"El juicio, celebrado en 1980, duró setenta horas, en
tensas sesiones de mañana y tarde. Jóvenes con camisas azules,
pantalones grises, correajes con el yugo y las flechas y guantes de piel negra jaleaban a
los acusados de la matanza en el despacho de los abogados laboralistas
de Atocha e insultaba a los muertos llamándoles perros comunistas.
Los
asesinos eran gente modélica que mató porque les dolía España. Un padre
de familia ejemplar, un joven con sólida vida religiosa, otro joven al que su alto sentido ético del deber le llevó al servicio de seguridad de Blas Piñar…
En
la sala cargada de tensión cerrabas los ojos y revivías una dramática
kermés heroica en versión retro. No hubo una sola palabra de
arrepentimiento de los procesados. Si hubo en todos ellos y en los que
les jaleaban mucha chulería fascista. Lo sé porque yo estaba allí.
Los asesinos
Tres hombres jóvenes se están despidiendo en plena calle
en las cercanías de la plaza de España. Se llaman José Fernández Cerrá,
de treinta y un años, Carlos García Juliá, de veintiuno, y Fernando
Lerdo de Tejada, de veintitrés. Van armados con pistolas y se despiden
con pocas palabras.
Los tres están conmocionados por lo que acaban de
hacer. Se despiden simplemente con una tímida pregunta de Lerdo a los
otros: «¿Qué habéis hecho?», y se marchan a sus domicilios.
Lerdo y
Juliá se van en la moto que el segundo ha dejado aparcada allí, muy
cerca de un bar que frecuentan, la cafetería Nilo, en la calle de San
Bernardino, donde se han reunido hace pocas horas con Cerrá para «hacer
lo que tenían que hacer»: buscar a un tal Joaquín Navarro para darle un
escarmiento.
---
ENUNCIADO: Según el fragmento, ¿cuántas horas duró el juicio celebrado en 1980? Los registros son material aparte, sin relación con el fragmento.

DATOS PROPORCIONADOS:
---
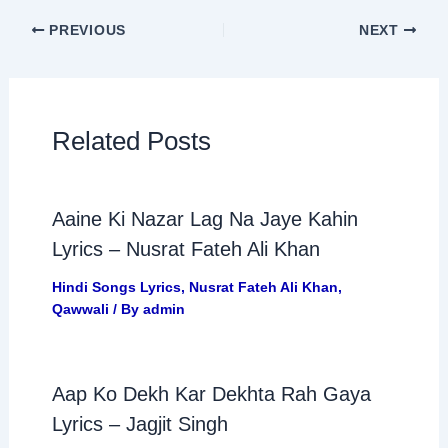
PREVIOUS
NEXT
Related Posts
Aaine Ki Nazar Lag Na Jaye Kahin
Lyrics – Nusrat Fateh Ali Khan
Hindi Songs Lyrics
,
Nusrat Fateh Ali Khan
,
Qawwali
/ By
admin
Aap Ko Dekh Kar Dekhta Rah Gaya
Lyrics – Jagjit Singh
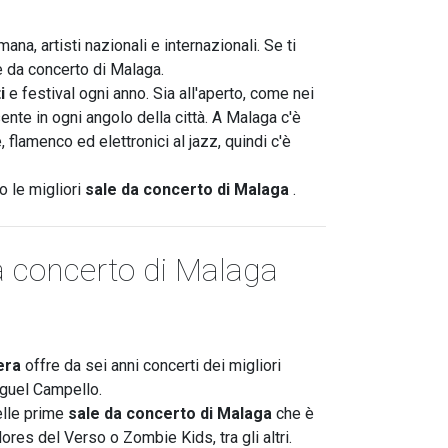
ana, artisti nazionali e internazionali. Se ti
le da concerto di Malaga.
i
e festival ogni anno. Sia all'aperto, come nei
ente in ogni angolo della città. A Malaga c'è
e, flamenco ed elettronici al jazz, quindi c'è
o le migliori
sale da concerto di Malaga
.
da concerto di Malaga
era
offre da sei anni concerti dei migliori
iguel Campello.
elle prime
sale da concerto di Malaga
che è
ores del Verso o Zombie Kids, tra gli altri.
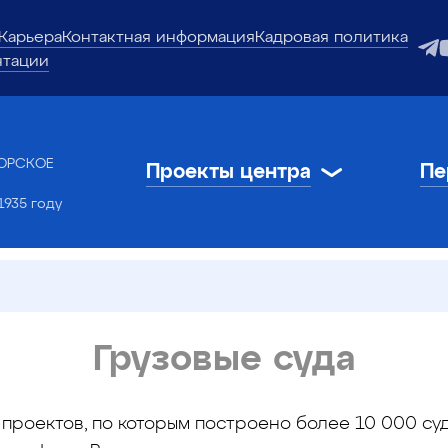
Карьера
Контактная информация
Кадровая политика
нтации
ОРСКОЕ
Проекты центра
Пе
1935 году
Грузовые суда
проектов, по которым построено более 10 000 суд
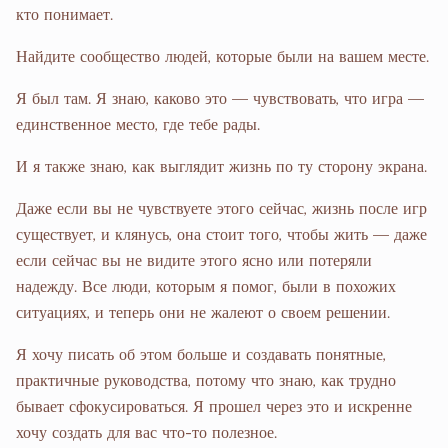
кто понимает.
Найдите сообщество людей, которые были на вашем месте.
Я был там. Я знаю, каково это — чувствовать, что игра —
единственное место, где тебе рады.
И я также знаю, как выглядит жизнь по ту сторону экрана.
Даже если вы не чувствуете этого сейчас, жизнь после игр
существует, и клянусь, она стоит того, чтобы жить — даже
если сейчас вы не видите этого ясно или потеряли
надежду. Все люди, которым я помог, были в похожих
ситуациях, и теперь они не жалеют о своем решении.
Я хочу писать об этом больше и создавать понятные,
практичные руководства, потому что знаю, как трудно
бывает сфокусироваться. Я прошел через это и искренне
хочу создать для вас что-то полезное.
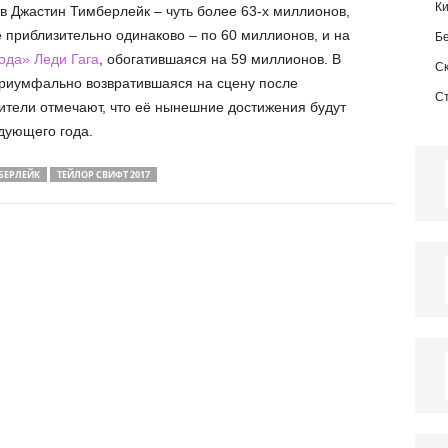
К
 Джастин Тимберлейк – чуть более 63-х миллионов,
 приблизительно одинаково – по 60 миллионов, и на
Б
ода» Леди Гага
, обогатившаяся на 59 миллионов. В
С
триумфально возвратившаяся на сцену после
С
ители отмечают, что её нынешние достижения будут
дующего года.
БЕРЛЕЙК
ТЕЙЛОР СВИФТ 2017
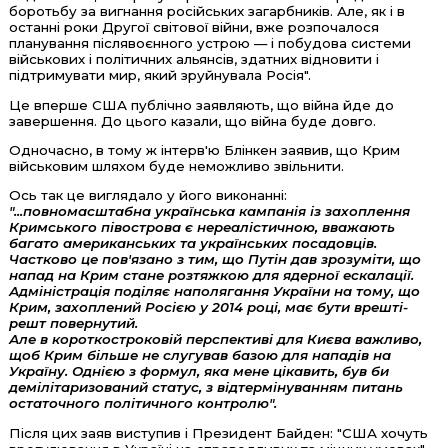
боротьбу за вигнання російських загарбників. Але, як і в
останні роки Другої світової війни, вже розпочалося
планування післявоєнного устрою — і побудова системи
військових і політичних альянсів, здатних відновити і
підтримувати мир, який зруйнувала Росія".
Це вперше США публічно заявляють, що війна йде до
завершення. До цього казали, що війна буде довго.
Одночасно, в тому ж інтерв'ю Блінкен заявив, що Крим
військовим шляхом буде неможливо звільнити.
Ось так це виглядало у його виконанні:
"...повномасштабна українська кампанія із захоплення
Кримського півострова є нереалістичною, вважають
багато американських та українських посадовців.
Частково це пов'язано з тим, що Путін дав зрозуміти, що
напад на Крим стане розтяжкою для ядерної ескалації.
Адміністрація поділяє наполягання України на тому, що
Крим, захоплений Росією у 2014 році, має бути врешті-
решт повернутий.
Але в короткостроковій перспективі для Києва важливо,
щоб Крим більше не слугував базою для нападів на
Україну. Однією з формул, яка мене цікавить, був би
демілітаризований статус, з відтермінуванням питань
остаточного політичного контролю".
Після цих заяв виступив і Президент Байден: "США хочуть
---
RESPUESTA DEL EJERCICIO: Setenta horas.